#### [Activity list]
(a) In the article on New York health insurance premiums below, why was the rate request from Pennsylvania's insurers relatively small? Answer in one to three sentences.
(b) Turn the paragraph beginning "In New York, 16 insurers submitted rate filings" in the article on New York health insurance premiums below into a short bulleted list that keeps its main facts.

#### [Excerpted text]

[Start of section]

Health insurers in New York are seeking another year of hefty premium increases for their Affordable Care Act plans, adding fuel to the debate over the law’s future.

Insurers are seeking to boost their premiums 16.6 percent on average for 2018, the state Department of Financial Services said Wednesday. While that’s not as high as the 18 percent hike they requested last year, it’s still a substantial increase in cost for New Yorkers who don’t get help from subsidies under Obamacare.

The companies are grappling with an uncertain future for Obamacare as they craft their plans for next year, and rate increases have varied widely among states. Republicans in Congress are working to repeal portions of the health law, while President Donald Trump has called Obamacare a failure and raised doubts about whether he’d pay subsidies known as cost-sharing reductions to insurers. Meanwhile, major insurers including Aetna Inc. and Humana Inc. have largely exited the health law’s markets.

In New York, 16 insurers submitted rate filings in the individual Obamacare market, and the requested increases ranging from 4.4 percent to 47.3 percent, depending on the insurer. The state regulator can require the companies to adjust their requests. Last year, after adjustment, the regulator allowed for a 16.6 percent hike.

Blaming D.C.

The state provided little information on what’s behind the increases, and the insurers’ filings weren’t immediately available online. But insurers and regulators in other states have laid the blame for some of their premium increases on uncertainty from Washington. The key questions include whether the Trump administration will enforce the requirement, known as the individual mandate, that all people buy health insurance, and whether it’ll pay the subsidies.

The wide range across states and companies is a testament to the the haziness of the market.

In Pennsylvania, for instance, the regulator required insurers to submit their rate requests assuming smooth sailing, leading to a relatively smaller 8.8 percent request. But if the mandate isn’t enforced and subsidies aren’t paid, Pennsylvania’s insurers said they’d need to boost rates 36.3 percent.

In North Carolina, the dominant BlueCross BlueShield plan is raising them about 23 percent. But the insurer would have increased rates just 8.8 percent if it had certainty on the subsidies, which are known as cost-sharing reduction payments. In Maryland, Virginia and Connecticut, premiums will rise more than 20 percent on average, according to data compiled by and Bloomberg.

CareConnect, the health insurer owned by Northwell Health, requested a 29.7 percent increase for individual plans in New York, saying the hike was “part of a continuing correction and is an unavoidable response to this population’s unexpectedly large and continuing need for medical care.”

[End of section]

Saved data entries
[Start of section]

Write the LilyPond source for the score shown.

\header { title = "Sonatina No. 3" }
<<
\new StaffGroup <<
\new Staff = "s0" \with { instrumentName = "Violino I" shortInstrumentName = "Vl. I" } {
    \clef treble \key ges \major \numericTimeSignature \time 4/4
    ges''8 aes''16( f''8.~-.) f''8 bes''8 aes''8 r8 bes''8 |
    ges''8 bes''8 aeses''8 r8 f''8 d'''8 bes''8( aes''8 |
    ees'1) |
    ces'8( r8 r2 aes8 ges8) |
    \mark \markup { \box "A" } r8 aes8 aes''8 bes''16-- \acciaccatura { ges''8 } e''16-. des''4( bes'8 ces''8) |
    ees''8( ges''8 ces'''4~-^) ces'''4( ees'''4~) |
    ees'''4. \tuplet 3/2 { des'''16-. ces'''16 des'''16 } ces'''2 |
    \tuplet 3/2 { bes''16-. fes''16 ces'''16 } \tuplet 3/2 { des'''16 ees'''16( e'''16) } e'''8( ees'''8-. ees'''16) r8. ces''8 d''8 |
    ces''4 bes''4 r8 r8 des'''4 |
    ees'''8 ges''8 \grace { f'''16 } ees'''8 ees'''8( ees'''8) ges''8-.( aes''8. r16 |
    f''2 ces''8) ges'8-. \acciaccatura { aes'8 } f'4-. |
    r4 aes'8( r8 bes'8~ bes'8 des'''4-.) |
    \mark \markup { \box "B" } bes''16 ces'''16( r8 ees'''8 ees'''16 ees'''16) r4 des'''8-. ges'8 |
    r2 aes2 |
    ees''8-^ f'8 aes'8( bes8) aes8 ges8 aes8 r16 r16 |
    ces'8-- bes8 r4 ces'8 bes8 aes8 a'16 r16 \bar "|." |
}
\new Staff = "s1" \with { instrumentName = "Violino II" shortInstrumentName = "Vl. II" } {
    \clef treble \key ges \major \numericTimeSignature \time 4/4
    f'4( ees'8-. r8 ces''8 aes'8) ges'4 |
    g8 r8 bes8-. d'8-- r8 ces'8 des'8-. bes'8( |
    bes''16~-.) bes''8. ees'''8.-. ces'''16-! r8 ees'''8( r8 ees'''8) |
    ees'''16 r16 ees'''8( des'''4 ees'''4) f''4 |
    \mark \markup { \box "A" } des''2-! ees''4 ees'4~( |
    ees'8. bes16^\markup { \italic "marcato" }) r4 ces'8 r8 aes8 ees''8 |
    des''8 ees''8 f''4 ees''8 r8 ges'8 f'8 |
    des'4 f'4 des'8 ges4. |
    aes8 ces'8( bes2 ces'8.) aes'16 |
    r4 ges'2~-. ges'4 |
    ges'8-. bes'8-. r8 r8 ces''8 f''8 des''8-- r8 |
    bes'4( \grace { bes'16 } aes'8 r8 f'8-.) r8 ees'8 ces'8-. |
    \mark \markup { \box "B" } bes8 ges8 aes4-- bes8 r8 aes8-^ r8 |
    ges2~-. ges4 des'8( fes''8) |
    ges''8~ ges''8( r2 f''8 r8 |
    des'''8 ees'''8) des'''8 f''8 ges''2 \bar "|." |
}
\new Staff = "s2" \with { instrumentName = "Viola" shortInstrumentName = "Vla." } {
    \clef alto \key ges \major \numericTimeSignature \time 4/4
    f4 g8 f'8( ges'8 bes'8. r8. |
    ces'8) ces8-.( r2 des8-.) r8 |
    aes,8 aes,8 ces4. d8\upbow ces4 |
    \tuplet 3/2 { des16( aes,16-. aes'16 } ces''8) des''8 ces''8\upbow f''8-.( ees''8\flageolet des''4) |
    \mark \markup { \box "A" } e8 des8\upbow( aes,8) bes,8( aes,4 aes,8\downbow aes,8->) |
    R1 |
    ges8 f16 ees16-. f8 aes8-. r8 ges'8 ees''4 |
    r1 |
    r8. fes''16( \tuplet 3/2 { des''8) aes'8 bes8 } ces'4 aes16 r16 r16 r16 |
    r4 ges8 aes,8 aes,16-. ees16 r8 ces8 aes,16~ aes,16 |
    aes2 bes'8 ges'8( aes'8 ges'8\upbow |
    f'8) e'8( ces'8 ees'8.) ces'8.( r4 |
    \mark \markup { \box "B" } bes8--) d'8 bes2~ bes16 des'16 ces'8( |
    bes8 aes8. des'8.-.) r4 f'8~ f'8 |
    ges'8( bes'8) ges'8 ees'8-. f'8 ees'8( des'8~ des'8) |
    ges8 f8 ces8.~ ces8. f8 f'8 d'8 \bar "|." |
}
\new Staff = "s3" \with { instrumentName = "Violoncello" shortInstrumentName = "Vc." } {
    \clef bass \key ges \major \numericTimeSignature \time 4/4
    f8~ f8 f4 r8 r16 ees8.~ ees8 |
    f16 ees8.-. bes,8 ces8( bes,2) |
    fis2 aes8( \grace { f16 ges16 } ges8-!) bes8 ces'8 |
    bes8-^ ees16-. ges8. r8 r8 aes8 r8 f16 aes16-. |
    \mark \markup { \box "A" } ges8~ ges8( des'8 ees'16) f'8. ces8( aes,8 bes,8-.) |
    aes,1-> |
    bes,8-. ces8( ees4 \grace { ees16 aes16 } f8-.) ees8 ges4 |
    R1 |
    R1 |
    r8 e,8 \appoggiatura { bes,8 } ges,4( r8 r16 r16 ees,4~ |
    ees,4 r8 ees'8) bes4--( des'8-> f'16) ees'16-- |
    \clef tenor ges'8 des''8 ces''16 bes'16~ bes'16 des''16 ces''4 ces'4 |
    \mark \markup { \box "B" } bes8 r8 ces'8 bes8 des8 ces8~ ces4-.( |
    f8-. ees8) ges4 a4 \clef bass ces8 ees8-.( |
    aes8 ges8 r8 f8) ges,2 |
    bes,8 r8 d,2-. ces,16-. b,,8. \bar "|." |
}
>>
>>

[End of section]

#### [Answer set]
(a) Pennsylvania's regulator required insurers to submit their rate requests assuming smooth sailing, which led to a comparatively small 8.8 percent request. The insurers said they would need a 36.3 percent increase if the mandate isn't enforced and the subsidies aren't paid.

(b)
- 16 insurers filed rates for New York's individual Obamacare market.
- Requested increases range from 4.4 percent to 47.3 percent, depending on the insurer.
- The state regulator can require insurers to adjust their requests.
- Last year, after adjustment, the regulator allowed a 16.6 percent increase.